This post is a work log for taking a pre-trained Inception-v3 network and repurpose it to colorize a grey scale image. The idea is based on this paper.
- Prepare the dataset: Convert training images from JPEG to HSV values. The input is V and target is HS.
Train a scene classification network using the Places365 data. Use a pre-trained Inception-v3 image classification model.
- Fuse the classification network feature with mid-level feature layers to become “Fusion Layer”, then build a colorization network.
Compute MSE between the predicted HS values and the actual HS values
- Generative adversarial network to generate realistic looking colorized images
[log] I did not end up training the hue and saturation. I was, however, able to generate colorized images although the images are colored green-blue-brownish and desaturated. Apparently this is a common problem. I am now training a deep convolutional generative adversarial network (DCGAN) so that the colorization part uses a discriminator network instead of a mean squared error as the cost function.
[log] I left the network to train for almost 2 days. The training errors are going up and down, and it colored the image all green. I don’t want to make the network more complex yet, so I just added batch normalization layers, tweaked the activation functions, and retrained. I left it to train overnight and this morning its training error is already lower than before. This morning I have a new idea. Perhaps I should have one branch to train the hue and another branch to train the saturation. They can share the fusion layer but have different colorization layers.
[log] I have built the colorization model according to the paper. However our models are not identical because for the classification part I am using Inception-v3, therefore the shape of the low level feature and mid level feature are different from that used in the paper. Initially my training error was not going down, that’s because of a implement error and I have set the learning rate too high. After I addressed those issues the training error is steadily going down.
[log] inception/slim/inception_model.py defines the inception model.
[log] inception-v3 takes an arbitrarily sized image, crop it 87.5%, resize back to original size then resize down to 299×299.
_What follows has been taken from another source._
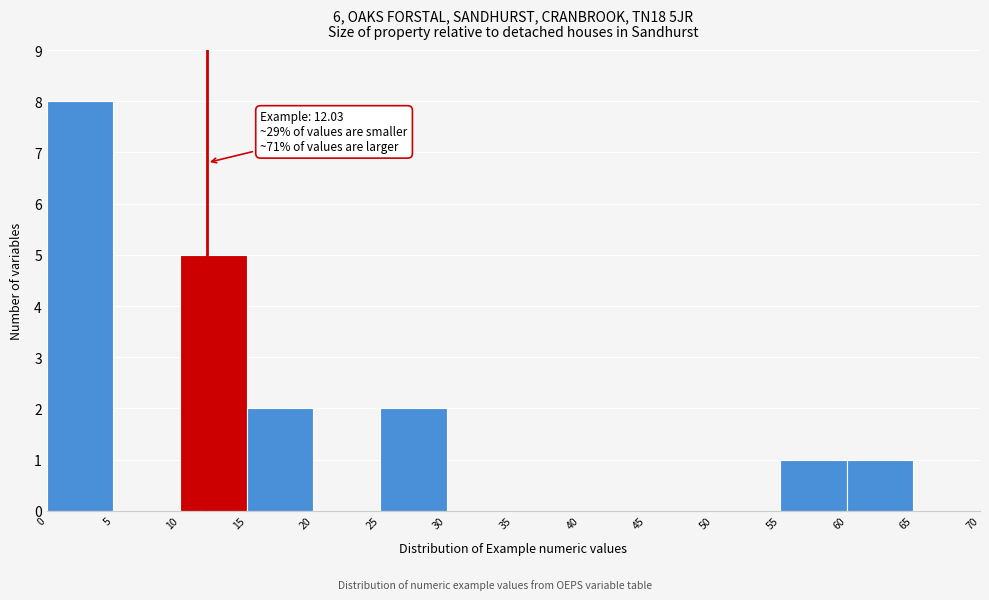

Which range on the x-axis has the tallest bar?

0 to 5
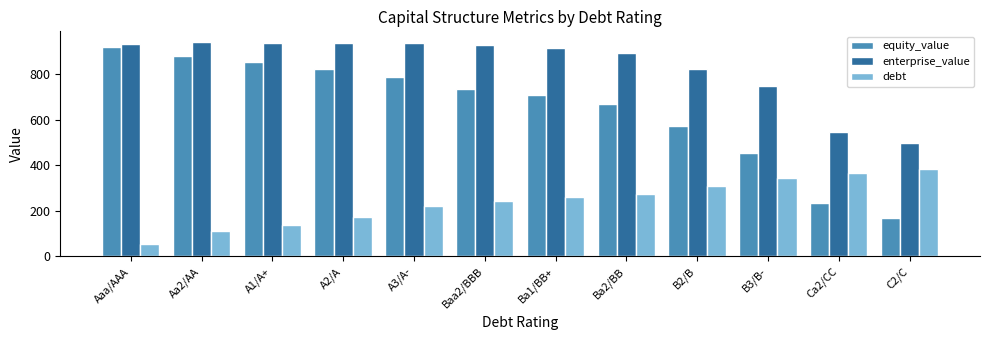

List the series in order of their peak value, highest first.

enterprise_value, equity_value, debt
[log] Realized that the downloaded inception model is hardcoded to have batch size of 1. That won’t do for training. It is not feasible to change it. I found a newer version of inception saved in March 2016 that uses checkpoint instead of pb. That should be able to let me change the batch size arbitrarily.
[todo] figure out how to connect the pre-trained model to another network
[log] I played with inception. Since my input will be grayscale, the greatest concern is whether inception plays well with grayscale. Yes, it still classify a cat as a cat. Good enough.
[todo] TensorFlow inception is already an image classifier. Can I take this one and use it? I was working on my own data loader and model because Places365’s pre-built models were not built with TensorFlow. However, inception is trained on color images, not greyscale. That said, can I take the code and make my own modifications to adapt it to greyscale images, then train from scratch? Probably much faster than building everything from scratch on my own. Seems like the answer is yes.
[todo] Improve jpeg->training data performance. Utilize more CPU? Seems like this is not necessary. TensorFlow can process images in a background thread while training. See: Reading Data.
[log] Wondered about reading from jpeg then convert to inputs and targets each time vs converts all jpeg and write all the results to disk, then load a batch at a time during training. Did some quick calculations: input = 256*256*1*4 bytes, target = 128*128*2*4 bytes. Roughly 630GB for the 1.6 million images data set. This is just not feasible with my hardware without spending more money! Instead, I need to spend more time to figure out how to convert the jpeg to training data faster. Currently on my laptop, it takes 140 seconds to convert 5000 images. I noticed that only 30% of the CPU was used while it is doing the conversion.
[todo] Figure out what’s the best way to persist the preprocessed X and Y – not going to do this due to disk space limitation. See log above.
[log] Compared original vs upsampled vs only upsampled HS channels combined with full res V channel. As expected, visually, upsampling only the HS channels shows tolerable visual degradation. DataProcessor now downsamples HS channels to config.output_size.
[todo] Test run preprocessing a large batch of training jpg images.
[todo] Verify that my X and Y outputs are correct. Put them back together, convert back to RGB, and see that image looks right?
[todo] Downsample Y. In the paper they predict the color values at a lower resolution then upsample it.
[todo] Remove hardcoded limit in Utils.py. Currently hardcoded to only list 10 files.
[log] Decompressing the dataset took a long time… Found an index of categories on places365 github. Worked on DataPreprocessor: loading jpg to rgb then convert to HSV and split into inputs (V) and targets (HS).
[todo] Pickle the dataset – not going to do this. Not feasible due to disk limitation. See log on 20160103
[log] I have decided to use the “small” dataset from Places365. It is still going to be 24GB for the training data. In the paper, they converted images to LAB. However, I need an efficient way to create my dataset, and TensorFlow already provide methods to convert colorspace between RGB and HSV, and to decode JPEG. I want to focus on building the neural net so this seems a reasonable compromise.